» EXERCISE AIM: Change every "order" to "rank" in the listing lines from the one containing "family: Cecidomyiidae" through the end of the listing, both included, and give those lines again with nothing else altered. Omit the pictures from your answer.

▬▬▬▬▬▬▬▬▬▬

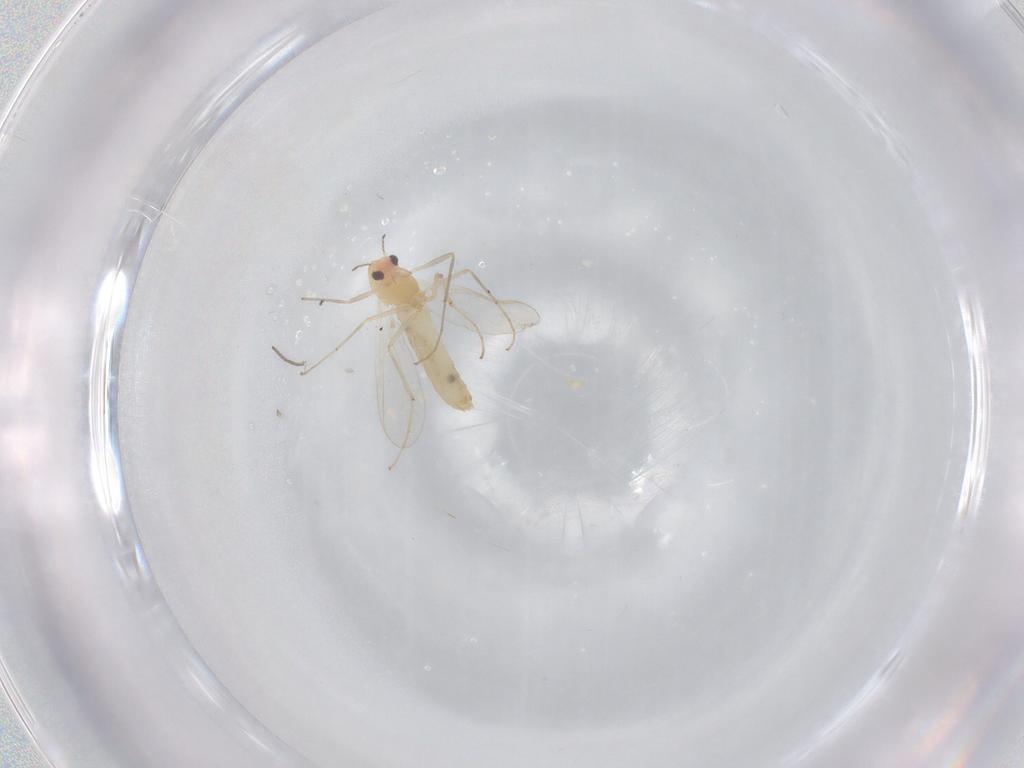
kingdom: Animalia
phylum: Arthropoda
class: Insecta
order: Diptera
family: Chironomidae
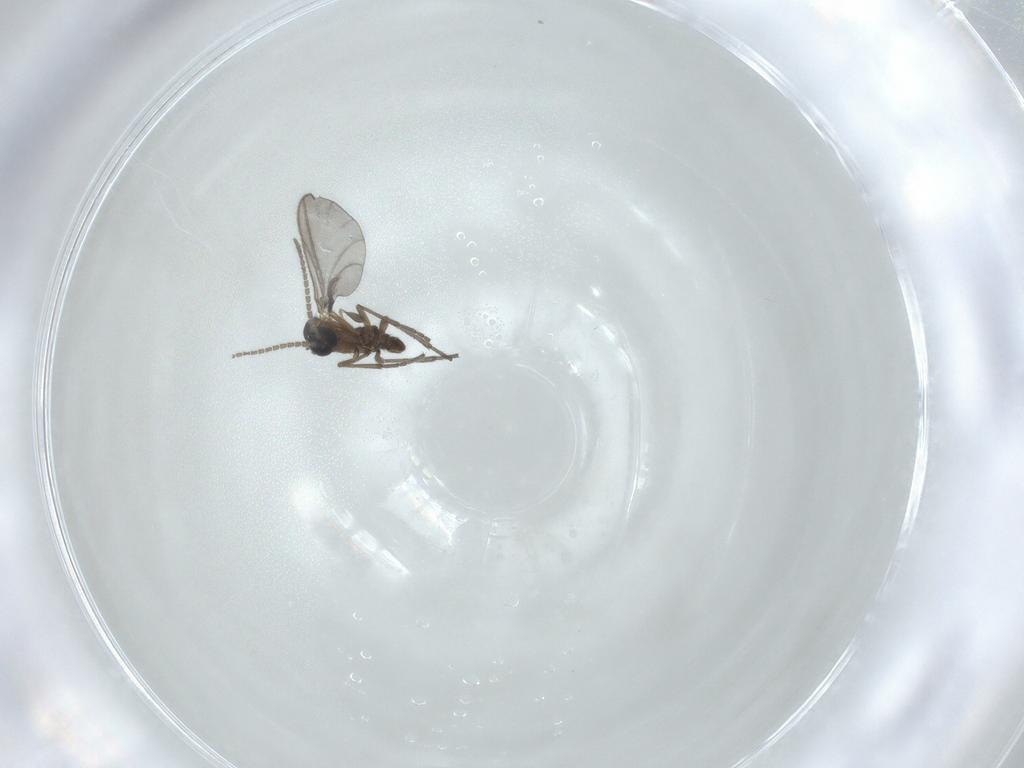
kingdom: Animalia
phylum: Arthropoda
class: Insecta
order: Diptera
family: Sciaridae
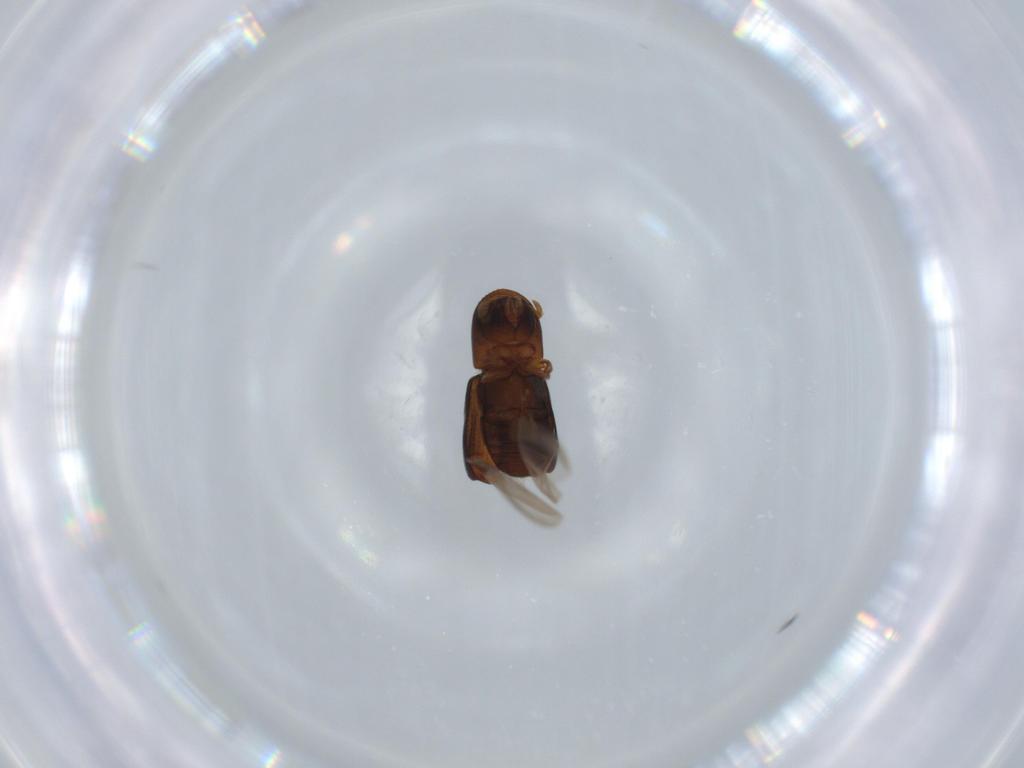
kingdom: Animalia
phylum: Arthropoda
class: Insecta
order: Coleoptera
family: Curculionidae
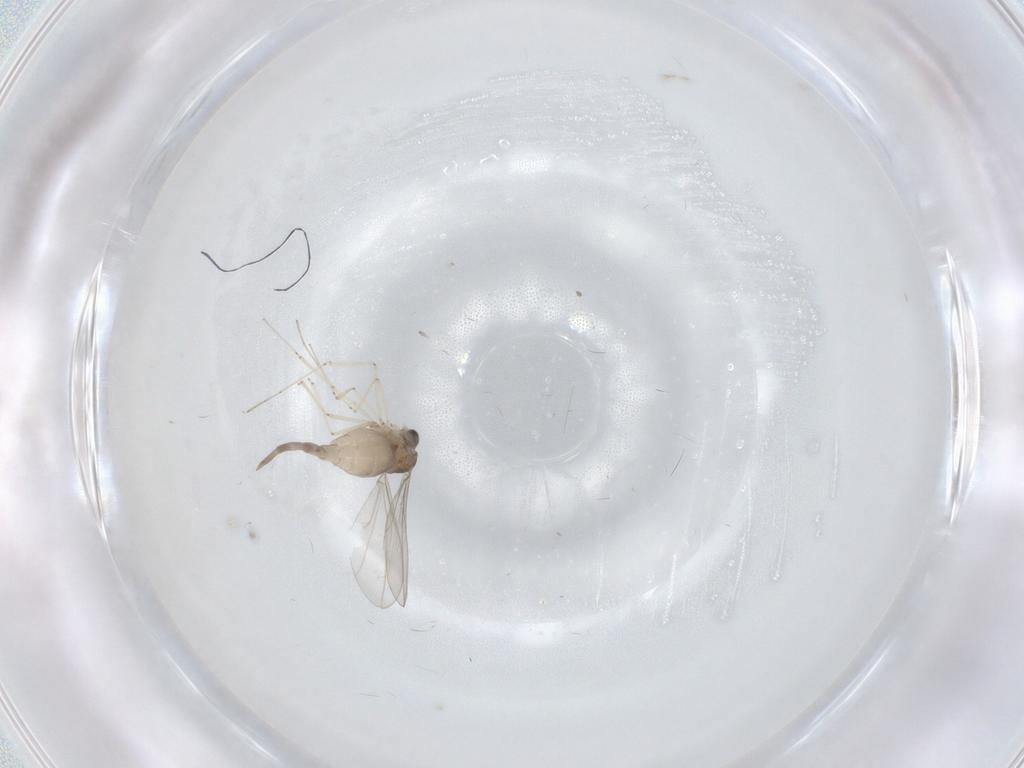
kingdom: Animalia
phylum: Arthropoda
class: Insecta
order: Diptera
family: Cecidomyiidae
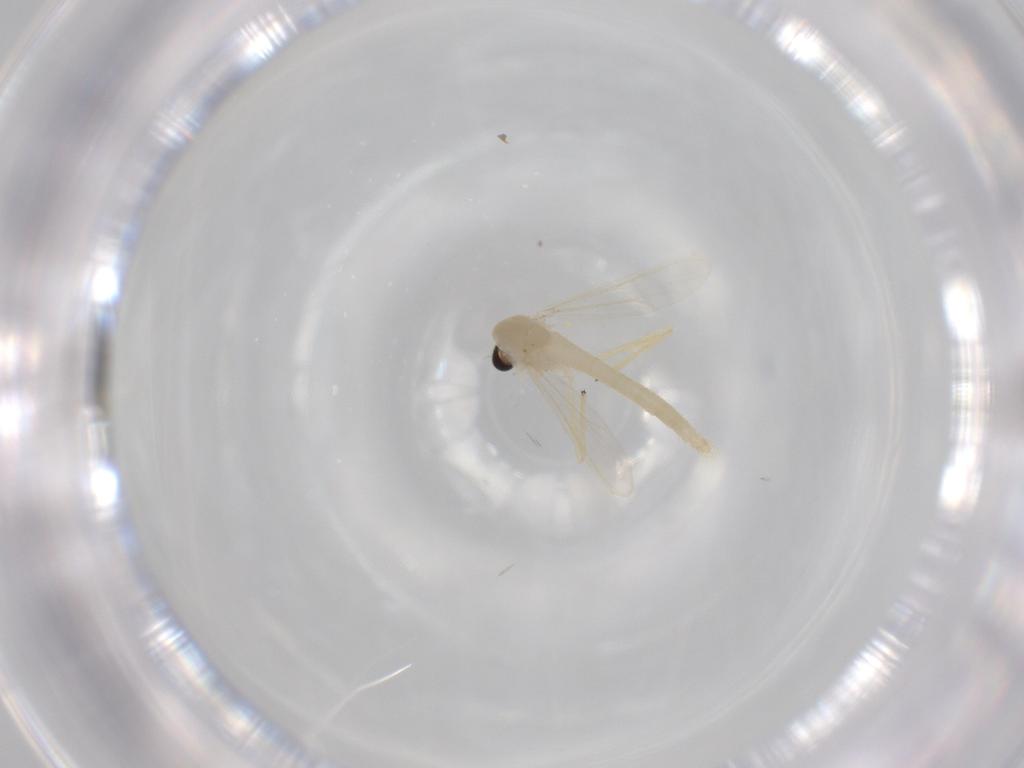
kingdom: Animalia
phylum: Arthropoda
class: Insecta
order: Diptera
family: Chironomidae
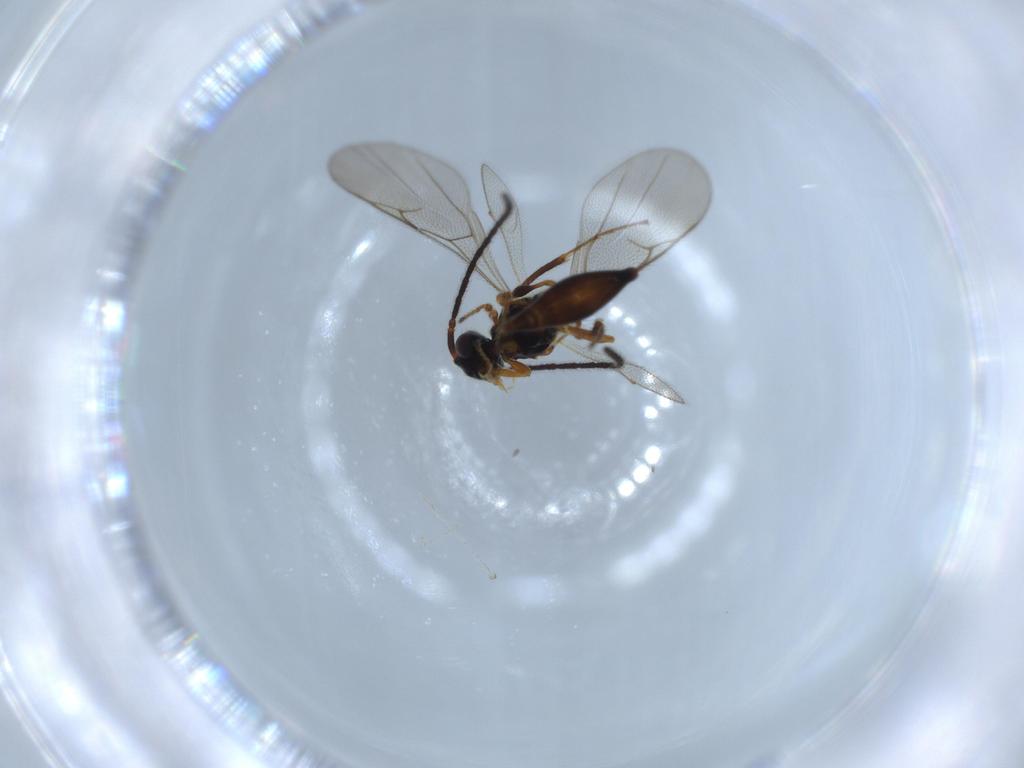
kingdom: Animalia
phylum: Arthropoda
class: Insecta
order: Hymenoptera
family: Diapriidae
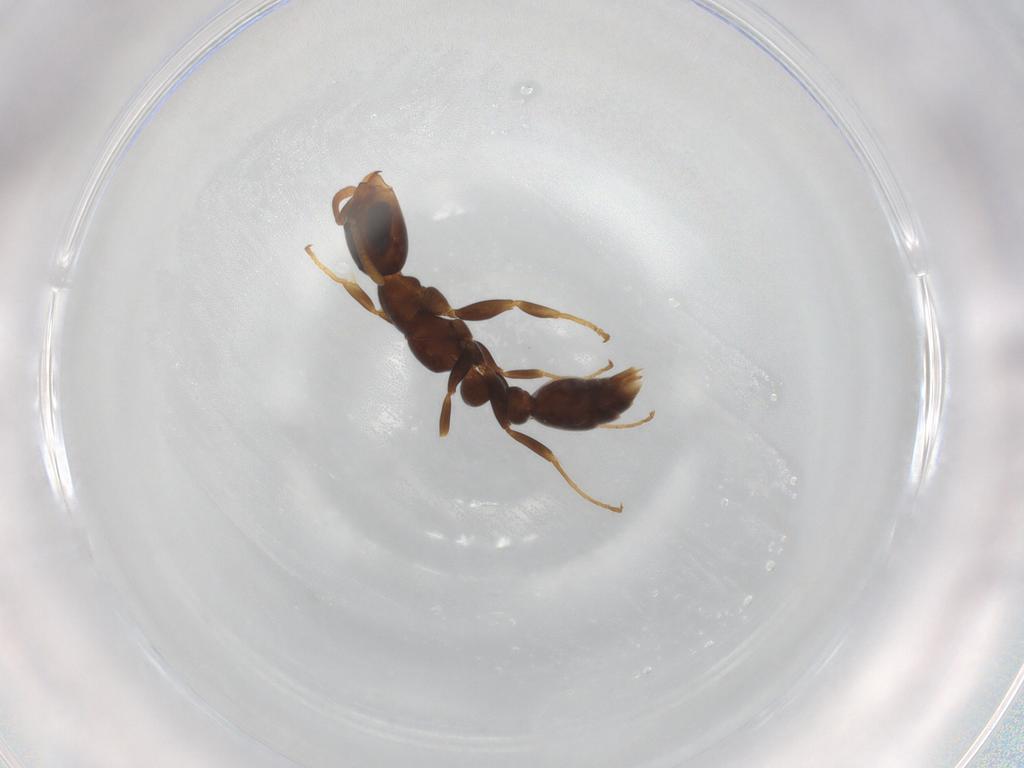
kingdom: Animalia
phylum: Arthropoda
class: Insecta
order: Hymenoptera
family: Formicidae
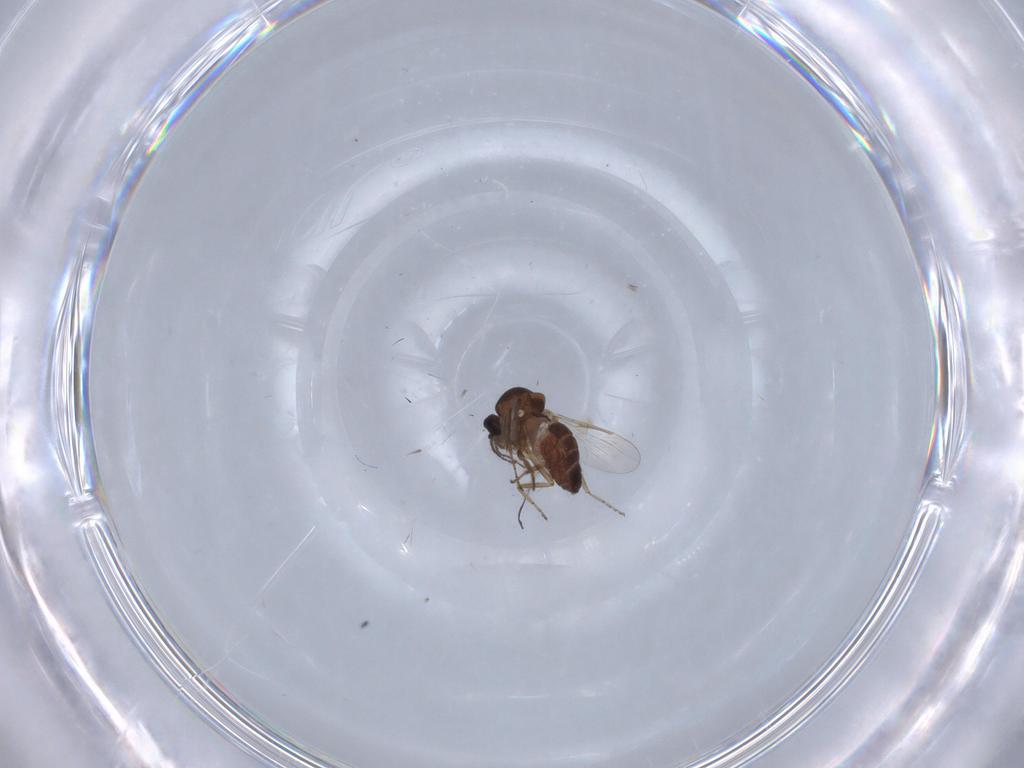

▬▬▬▬▬▬▬▬▬▬

» THE OUTPUT:
family: Cecidomyiidae
kingdom: Animalia
phylum: Arthropoda
class: Insecta
rank: Diptera
family: Chironomidae
kingdom: Animalia
phylum: Arthropoda
class: Insecta
rank: Hymenoptera
family: Diapriidae
kingdom: Animalia
phylum: Arthropoda
class: Insecta
rank: Hymenoptera
family: Formicidae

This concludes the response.